▶ [TASK OBJECTIVE]: Translate this sentence from the passage on stromal cell treatment of tibial nonunion into Spanish: "Thus, a local boost with a large number of active and viable cells can be achieved through implantation of culture-expanded BMSCs."

▶ [SELECTED PASSAGE]:
=====
Technique of bone marrow-derived stromal cell and calcium sulphate (CaSO4) implantation for tibial nonunion.

Fig. 3a, Fig. 3b

Immediate post-operative a) anteroposterior and b) lateral radiographs showing decortication and implantation of bone marrow stromal cells with CaSO4 pellets.

Fig. 4a, Fig. 4b

a) Anteroposterior and b) lateral radiographs eight weeks postoperatively, showing a) abundant callus and b) complete dissolution of CaSO4 pellets.

Fig. 5a, Fig. 5b

a) Anteroposterior and b) lateral radiographs two years postoperatively, showing radiological union.


Recent advances in cell biology and biomaterials science have been amalgamated in the new discipline of tissue engineering.5 However, the translation of this rapidly expanding discipline to clinical practice is so far limited, and this is the first report of healing of a long-standing tibial nonunion using the method. The successful combination of BMSCs and CaSO4 as a carrier has not to our knowledge been reported in the clinical setting.

Stromal cell therapy introduces new applications for fracture healing, including nonunion.6,7 These are ideal for this purpose, resulting from their ease of manipulation and expansion in vitro. They are multipotent progenitor cells, capable of differentiating into various cell types, including osteoblasts.8,9 Methods have been developed for the isolation and expansion of stem cells from bone marrow stroma and there is some experimental and clinical evidence that supports the efficacy of BMSCs in enhancing osteogenesis.4,1012 At a site of nonunion, osteoprogenitor cells may be insufficient in quantity or unable to recognise cellular cues. Thus, a local boost with a large number of active and viable cells can be achieved through implantation of culture-expanded BMSCs. They are thought to work not only by local osteogenesis but also by releasing signalling molecules, thereby causing autocrine and paracrine effects by recruiting and activating endogenous stromal stem cells to undergo differentiation and osteoproduction. This leads to reactivation and augmentation of the cellular fracture healing mechanism.
=====
[Saved entries]

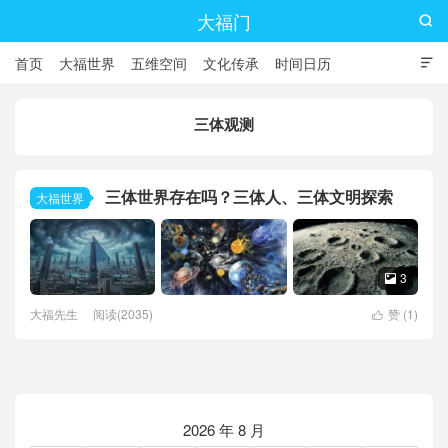
大福门

首页
大福世界
五维空间
文化传承
时间日历

三体观测
三体世界存在吗？三体人、三体文明探索
大福世界
3

大福先生
阅读(2035)
赞 (
1
)

2026 年 8 月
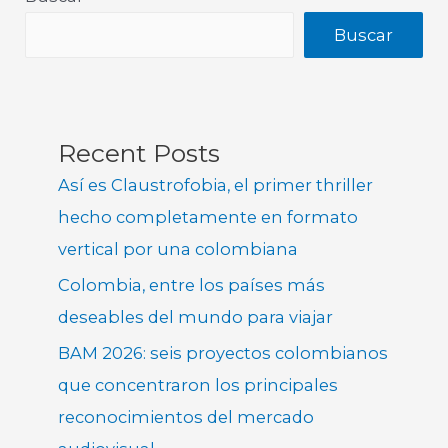
Buscar
Recent Posts
Así es Claustrofobia, el primer thriller
hecho completamente en formato
vertical por una colombiana
Colombia, entre los países más
deseables del mundo para viajar
BAM 2026: seis proyectos colombianos
que concentraron los principales
reconocimientos del mercado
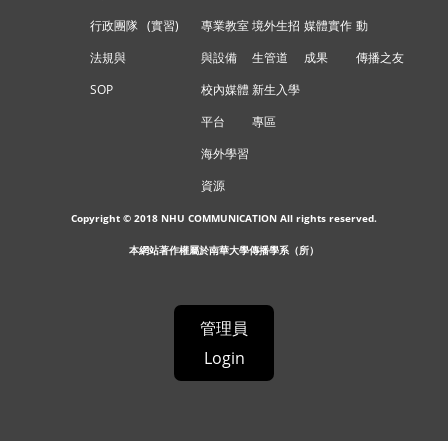
行政團隊
(實習)
專業教室
境外生招
媒體實作
動
法規與
與設備
生管道
成果
傳播之友
SOP
校內媒體
新生入學
平台
專區
海外學習
資源
Copyright © 2018 NHU COMMUNICATION All rights reserved.
本網站著作權屬於南華大學傳播學系（所）
管理員
Login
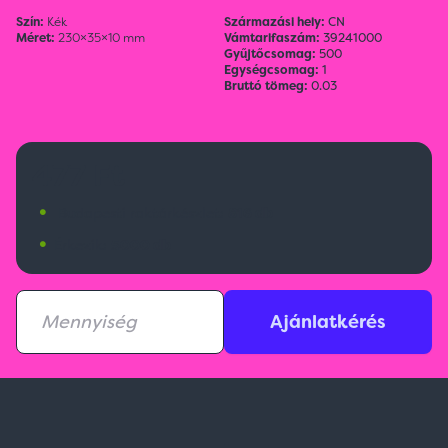
Szín:
Kék
Származási hely:
CN
Méret:
230×35×10 mm
Vámtarifaszám:
39241000
Gyűjtőcsomag:
500
Egységcsomag:
1
Bruttó tömeg:
0.03
477 Ft
•
Budapesti raktárkészlet:
816 db
•
Érkezik:
5000 db
Ajánlatkérés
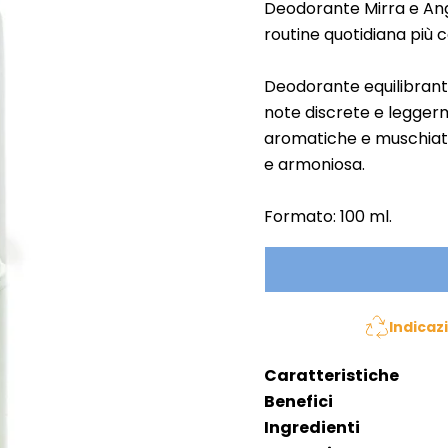
Deodorante Mirra e Ang
routine quotidiana più 
Deodorante equilibrante
note discrete e legger
aromatiche e muschiate
e armoniosa.
Formato: 100 ml.
Indicaz
Caratteristiche
Benefici
Ingredienti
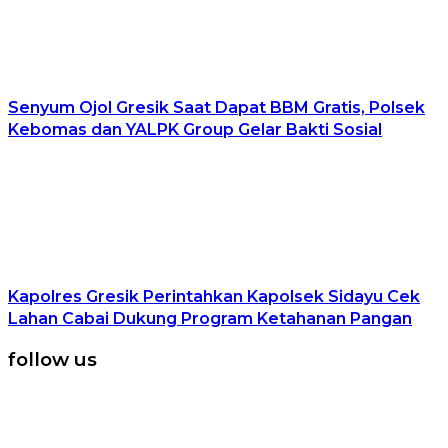
Senyum Ojol Gresik Saat Dapat BBM Gratis, Polsek
Kebomas dan YALPK Group Gelar Bakti Sosial
Kapolres Gresik Perintahkan Kapolsek Sidayu Cek
Lahan Cabai Dukung Program Ketahanan Pangan
follow us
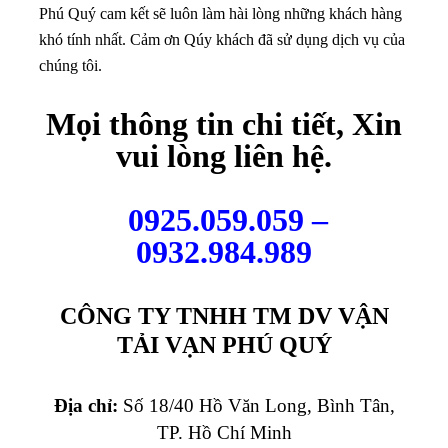
Phú Quý cam kết sẽ luôn làm hài lòng những khách hàng
khó tính nhất. Cảm ơn Qúy khách đã sử dụng dịch vụ của
chúng tôi.
Mọi thông tin chi tiết, Xin
vui lòng liên hệ.
0925.059.059 –
0932.984.989
CÔNG TY TNHH TM DV VẬN
TẢI VẠN PHÚ QUÝ
Địa chỉ:
Số 18/40 Hồ Văn Long, Bình Tân,
TP. Hồ Chí Minh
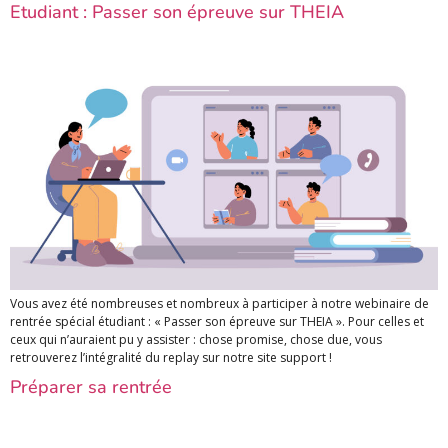
Etudiant : Passer son épreuve sur THEIA
Vous avez été nombreuses et nombreux à participer à notre webinaire de
rentrée spécial étudiant : « Passer son épreuve sur THEIA ». Pour celles et
ceux qui n’auraient pu y assister : chose promise, chose due, vous
retrouverez l’intégralité du replay sur notre site support !
Préparer sa rentrée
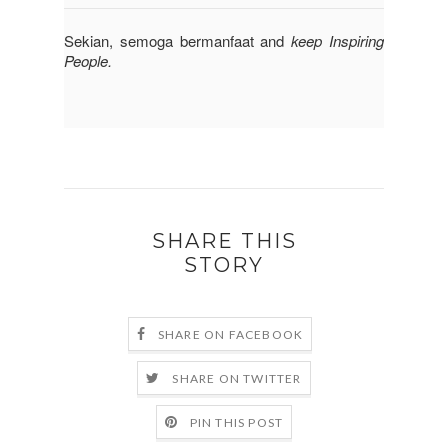
Sekian, semoga bermanfaat and
keep Inspiring
People.
SHARE THIS
STORY
SHARE ON FACEBOOK
SHARE ON TWITTER
PIN THIS POST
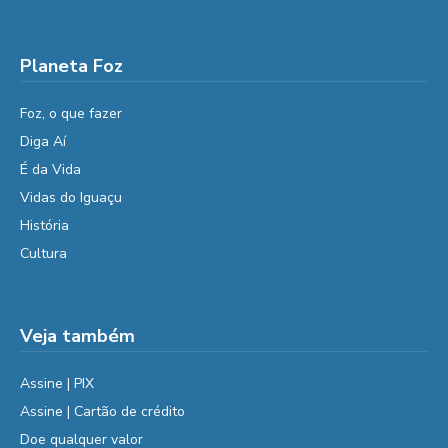
Planeta Foz
Foz, o que fazer
Diga Aí
É da Vida
Vidas do Iguaçu
História
Cultura
Veja também
Assine | PIX
Assine | Cartão de crédito
Doe qualquer valor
=====
▶ [RESPONSE AREA]: Así, mediante la implantación de BMSC expandidas en cultivo puede lograrse un refuerzo local con un gran número de células activas y viables.